= Woikoski =

Oy Woikoski Ab is Finland's oldest industrial and medical gas supplier. The company started 1882 as a carbon black factory which then evolved into the company's current form. The company is also an importer of welding and gas equipment which they distribute along with their gas products through a network of resellers. It currently operates 13 plants and offices, and has over 200 agents in Finland. In 2012 The annual turnover was approx. 41 million EUR.

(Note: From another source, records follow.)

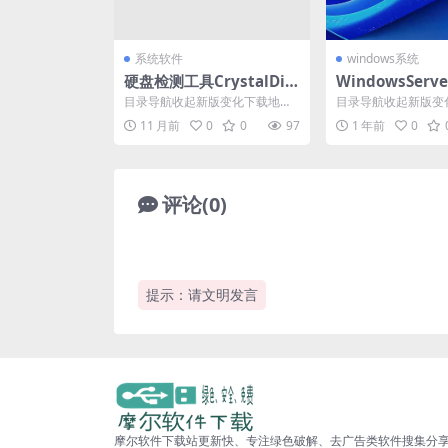
系统软件
windows系统
硬盘检测工具CrystalDis
WindowsServ
kInfo v9.7.2
方正式版25年0
目录导航收起新版变化下载地址
目录导航收起新版变
目录导航收起新版变化下载地址
目录导航收起新版变
11 月前
0
0
97
1 年前
0
CrystalDiskI...
微软Win11服务器版W.
评论(0)
提示：请文明发言
摩尔软件下载站更新快、专注绿色破解、去广告类软件搜集分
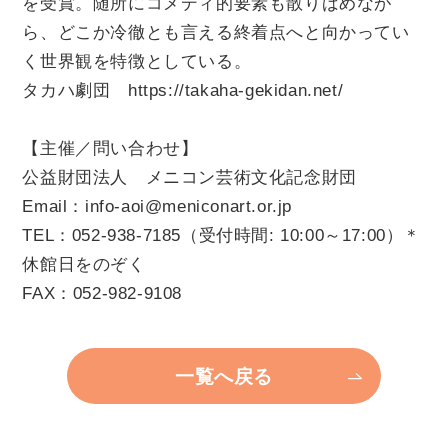
を受賞。随所にコメディ的要素も散りばめなが
ら、どこか冷徹とも言える終着点へと向かってい
く世界観を特徴としている。
タカハ劇団
https://takaha-gekidan.net/
【主催／問い合わせ】
公益財団法人 メニコン芸術文化記念財団
Email：info-aoi@meniconart.or.jp
TEL：052-938-7185（受付時間: 10:00～17:00）＊
休館日をのぞく
FAX：052-982-9108
一覧へ戻る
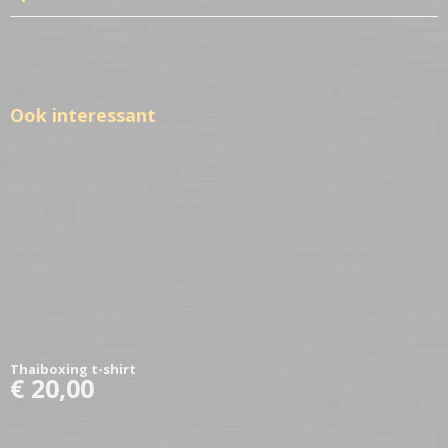
Netto gewicht
1,00 Kg
Ook interessant
Thaiboxing t-shirt
€ 20,00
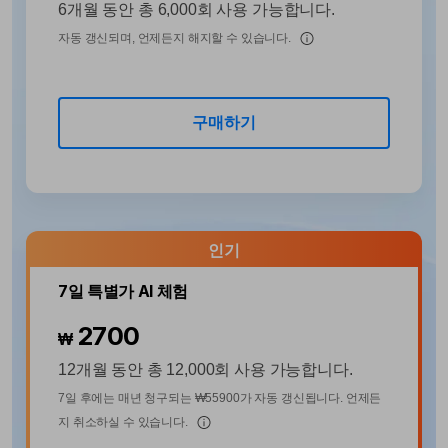
구독 취소
6개월 동안 총 6,000회 사용 가능합니다.
PDF 온라인 도구
PDFelement 자료실
로그인
PDF 편집
AI 콘텐츠 탐지기
자동 갱신되며, 언제든지 해지할 수 있습니다.
PDF JPG 변환
유튜브
PDF 압축
AI PDF 재작성
검색
PDF PPT 변환
네이버 블로그
PDF 구성
AI PDF 설명
구매하기
PDF 병합
문서와 채팅하기
전문용
PDF 압축
PDF 폼
AI 이미지 생성기
PDF 회전
PDF 서명
인기
PDF 보호
7일 특별가 AI 체험
PDF 일괄 작업
2700
₩
PDF OCR
12개월 동안 총 12,000회 사용 가능합니다.
PDF 데이터 추출
7일 후에는 매년 청구되는 ₩55900가 자동 갱신됩니다. 언제든
지 취소하실 수 있습니다.
AI PDF 요약기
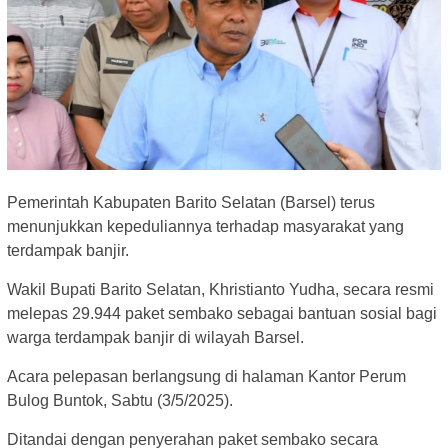
Pemerintah Kabupaten Barito Selatan (Barsel) terus
menunjukkan kepeduliannya terhadap masyarakat yang
terdampak banjir.
Wakil Bupati Barito Selatan, Khristianto Yudha, secara resmi
melepas 29.944 paket sembako sebagai bantuan sosial bagi
warga terdampak banjir di wilayah Barsel.
Acara pelepasan berlangsung di halaman Kantor Perum
Bulog Buntok, Sabtu (3/5/2025).
Ditandai dengan penyerahan paket sembako secara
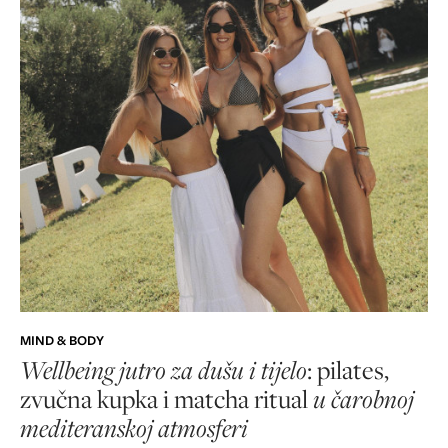
MIND & BODY
Wellbeing jutro za dušu i tijelo
: pilates,
zvučna kupka i matcha ritual
u čarobnoj
mediteranskoj atmosferi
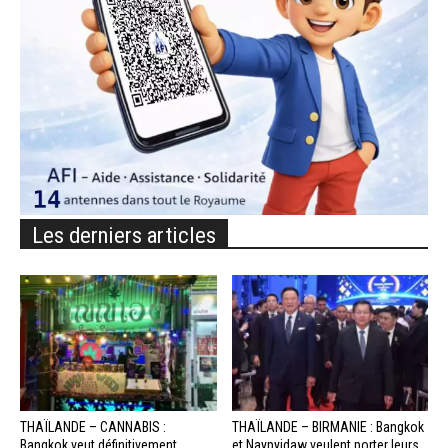
Les derniers articles
THAÏLANDE – CANNABIS :
THAÏLANDE – BIRMANIE : Bangkok
Bangkok veut définitivement
et Naypyidaw veulent porter leurs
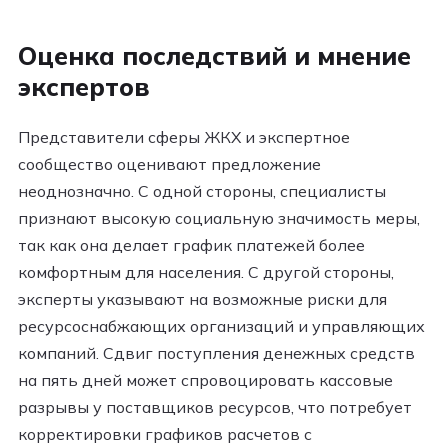
Оценка последствий и мнение
экспертов
Представители сферы ЖКХ и экспертное
сообщество оценивают предложение
неоднозначно. С одной стороны, специалисты
признают высокую социальную значимость меры,
так как она делает график платежей более
комфортным для населения. С другой стороны,
эксперты указывают на возможные риски для
ресурсоснабжающих организаций и управляющих
компаний. Сдвиг поступления денежных средств
на пять дней может спровоцировать кассовые
разрывы у поставщиков ресурсов, что потребует
корректировки графиков расчетов с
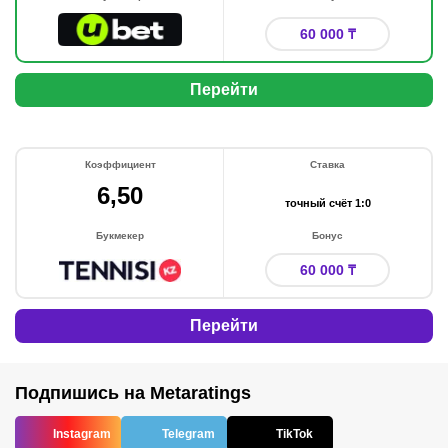
60 000 ₸
Перейти
Коэффициент
Ставка
6,50
точный счёт 1:0
Букмекер
Бонус
60 000 ₸
Перейти
Подпишись на Metaratings
Instagram
Telegram
TikTok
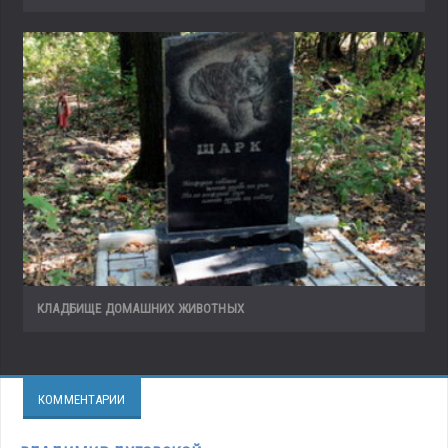
КЛАДБИЩЕ ДОМАШНИХ ЖИВОТНЫХ
КОММЕНТАРИИ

Woikoski is also an exporter of liquid and gaseous helium, with an automated helium plant capable of recycling gaseous helium. In 2006 the company finished a carbon dioxide treatment plant capable of recovering and recycling 1-3 tonnes of carbon dioxide per hour.

== History ==
Woikoski was originally a factory producing carbon black, a pigment formerly known as lampblack, but over the decades its production focus shifted to gas production. Gas production began with the production of hydrogen, with oxygen produced as a by-product and sold for welding purposes. The company also manufactures equipment and systems needed for the handling and distribution of gases.

Alfred A. Palmberg, the son of engineer Knut August Palmberg, bought a mill on the banks of the Voikoski rapids in 1909 and established a millstone factory. He sold the Voikoski area to his brother Bertil Palmberg, who established a chemical factory and power plant there, both of which began operations in 1920. The Voikoski gas works continued operations under Oy Woikoski Ab, founded in 1929, which produces technical and medicinal gases and also builds and designs equipment and distribution systems for the field. Bertil Palmberg was succeeded as the company’s managing director from 1948 to 1977 by his son Sven Palmberg, who received the honorary title of Industrial Counsellor, and then by Sven’s son Clas Palmberg.